Legal policy on marginalised groups finished by gov’t, EU

Ministry of Justice and the European Union (EU) experts have finalised the draft policy to provide legal aid to marginalised groups in rural areas in the Kingdom.

The ministry and the EU completed the draft during their Technical Support for Legal Aid Policy Development workshop on August 31.

Ministry spokesman Chin Malin said the legal aid policy was created to help channel legal assistance to the disabled, women, children, and ethnic minorities.

“We will provide [free] legal advice and lawyers to any person who cannot afford such service. This will ensure justice is served to those who are in need,” Malin said.

He said if people are entangled in litigations and do not have access to legal assistance, they could lose their case in court.

“When no one helps them, they will be under pressure [because] they do not know how to solve the case and could commit some inappropriate act like using violence.

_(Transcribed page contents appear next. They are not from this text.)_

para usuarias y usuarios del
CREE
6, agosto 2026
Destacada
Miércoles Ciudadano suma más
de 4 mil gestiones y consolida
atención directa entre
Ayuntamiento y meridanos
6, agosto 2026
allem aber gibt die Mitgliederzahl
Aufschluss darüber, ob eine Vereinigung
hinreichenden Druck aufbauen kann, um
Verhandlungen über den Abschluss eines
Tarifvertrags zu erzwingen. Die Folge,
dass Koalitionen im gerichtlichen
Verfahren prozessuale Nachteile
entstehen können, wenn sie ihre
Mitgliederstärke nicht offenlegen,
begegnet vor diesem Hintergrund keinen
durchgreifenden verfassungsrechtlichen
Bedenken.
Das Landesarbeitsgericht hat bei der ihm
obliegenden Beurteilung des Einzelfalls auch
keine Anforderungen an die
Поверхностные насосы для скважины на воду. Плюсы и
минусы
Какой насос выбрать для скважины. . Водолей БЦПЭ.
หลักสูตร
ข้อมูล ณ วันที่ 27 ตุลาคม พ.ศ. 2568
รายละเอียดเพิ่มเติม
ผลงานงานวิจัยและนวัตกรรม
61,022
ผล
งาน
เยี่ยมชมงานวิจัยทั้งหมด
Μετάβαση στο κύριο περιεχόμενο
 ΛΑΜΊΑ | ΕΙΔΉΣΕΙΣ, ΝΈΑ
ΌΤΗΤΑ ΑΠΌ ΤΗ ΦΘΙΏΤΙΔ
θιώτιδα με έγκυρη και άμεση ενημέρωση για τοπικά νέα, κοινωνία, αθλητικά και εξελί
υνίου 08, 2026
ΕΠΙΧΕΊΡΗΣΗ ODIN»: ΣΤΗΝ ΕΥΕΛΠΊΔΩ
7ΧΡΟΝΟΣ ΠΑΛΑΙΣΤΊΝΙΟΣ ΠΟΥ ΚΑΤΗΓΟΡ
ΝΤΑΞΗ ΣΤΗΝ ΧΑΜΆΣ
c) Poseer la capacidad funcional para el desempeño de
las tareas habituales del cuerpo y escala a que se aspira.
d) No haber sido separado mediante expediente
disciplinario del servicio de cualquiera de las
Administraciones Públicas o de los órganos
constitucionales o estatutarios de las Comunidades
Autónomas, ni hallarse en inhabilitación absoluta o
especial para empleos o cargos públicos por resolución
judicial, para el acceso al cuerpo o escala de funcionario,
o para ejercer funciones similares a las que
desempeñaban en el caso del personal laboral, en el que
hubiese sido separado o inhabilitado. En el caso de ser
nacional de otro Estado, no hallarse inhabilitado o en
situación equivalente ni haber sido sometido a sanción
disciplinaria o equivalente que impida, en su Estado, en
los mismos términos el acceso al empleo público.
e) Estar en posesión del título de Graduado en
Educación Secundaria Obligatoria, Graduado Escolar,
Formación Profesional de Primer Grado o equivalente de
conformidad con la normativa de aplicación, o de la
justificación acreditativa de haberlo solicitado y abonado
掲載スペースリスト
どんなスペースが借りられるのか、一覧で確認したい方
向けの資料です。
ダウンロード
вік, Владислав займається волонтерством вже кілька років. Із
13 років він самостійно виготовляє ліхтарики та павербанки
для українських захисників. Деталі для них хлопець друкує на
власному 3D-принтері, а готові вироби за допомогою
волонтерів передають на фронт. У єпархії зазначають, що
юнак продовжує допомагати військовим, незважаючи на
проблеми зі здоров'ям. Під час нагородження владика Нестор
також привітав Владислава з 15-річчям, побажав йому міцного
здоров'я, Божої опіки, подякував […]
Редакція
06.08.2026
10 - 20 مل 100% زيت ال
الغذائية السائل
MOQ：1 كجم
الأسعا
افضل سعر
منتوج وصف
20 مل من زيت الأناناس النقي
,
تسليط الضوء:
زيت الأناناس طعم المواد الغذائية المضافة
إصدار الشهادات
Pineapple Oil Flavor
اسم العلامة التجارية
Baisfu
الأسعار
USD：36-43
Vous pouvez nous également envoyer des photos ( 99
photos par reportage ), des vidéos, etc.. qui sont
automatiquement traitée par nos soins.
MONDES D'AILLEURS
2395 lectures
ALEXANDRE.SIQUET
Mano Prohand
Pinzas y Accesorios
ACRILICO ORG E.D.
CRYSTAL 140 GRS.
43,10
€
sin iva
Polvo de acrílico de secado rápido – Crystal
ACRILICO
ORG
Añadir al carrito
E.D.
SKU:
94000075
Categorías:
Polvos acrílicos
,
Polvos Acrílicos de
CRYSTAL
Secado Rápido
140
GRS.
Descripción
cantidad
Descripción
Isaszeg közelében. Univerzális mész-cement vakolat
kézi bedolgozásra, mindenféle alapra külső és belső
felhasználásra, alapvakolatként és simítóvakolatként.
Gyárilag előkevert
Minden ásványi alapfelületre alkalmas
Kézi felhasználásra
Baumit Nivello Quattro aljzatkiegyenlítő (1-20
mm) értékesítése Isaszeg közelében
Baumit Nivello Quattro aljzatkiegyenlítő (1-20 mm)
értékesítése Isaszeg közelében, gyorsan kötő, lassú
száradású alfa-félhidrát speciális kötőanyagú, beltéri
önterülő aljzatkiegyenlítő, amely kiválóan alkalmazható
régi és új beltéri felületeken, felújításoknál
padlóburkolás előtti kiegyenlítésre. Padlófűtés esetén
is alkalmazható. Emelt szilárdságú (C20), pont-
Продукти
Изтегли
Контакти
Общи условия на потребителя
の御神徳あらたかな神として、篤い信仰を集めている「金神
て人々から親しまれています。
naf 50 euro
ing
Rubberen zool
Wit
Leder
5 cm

So legal aid helps to maintain harmony in society,” Malin added.

The ministry is working along with the Bar Association of the Kingdom of Cambodia (BAKC), to provide voluntary lawyers and manage the budget to carry out legal aid as well.

And the funding for this has been increasing annually – from 200 million riel ($49,000) last year to 800 million riel this year. Next year, the budget is expected to be raised to 1,200 million riel, he said.

“The BAKC assigns lawyers while the ministry pays for their services, such as for transportation and food,” he said, adding that nearly 500 lawyers are currently working on a voluntary basis to provide legal support.

“It is social work, so the ministry grants the money to encourage them,” Malin said.

However, he cautioned that the service cannot be sustained indefinitely. “Due to a shortage of funds and the few lawyers who volunteer, this service remains limited. People do not always perform volunteer work. Someday lawyers could face economic hardships and they could stop [providing such services].

“Therefore, it may not be sustainable in the future, but to ensure it is, we created the Legal Aid National Policy,” he said.

For almost a year, experts from the ministry and EU studied models in various countries, especially from the region, to develop and fine-tune the draft policy.

Claudia de la Fuente, the Rule of Law Unit's head at the Office of the United Nations High Commissioner for Human Rights (OHCHR), said the policy is vital for Cambodia and inputs from various stakeholders will be included in the draft.

“I believe the policy will move in a positive way with the actual participation of relevant parties and their voices will be heard,” she said.

Simone Pieri, who is part of the EU’s delegation, welcomed the draft policy.

“Although Cambodia offers legal advice in its judicial system, it lacks the framework to give legal aid effectively to the vulnerable people,” he said.

He said the EU wants to see the rule of law implemented so people have access to justice, as it is crucial to maintaining social stability in the country.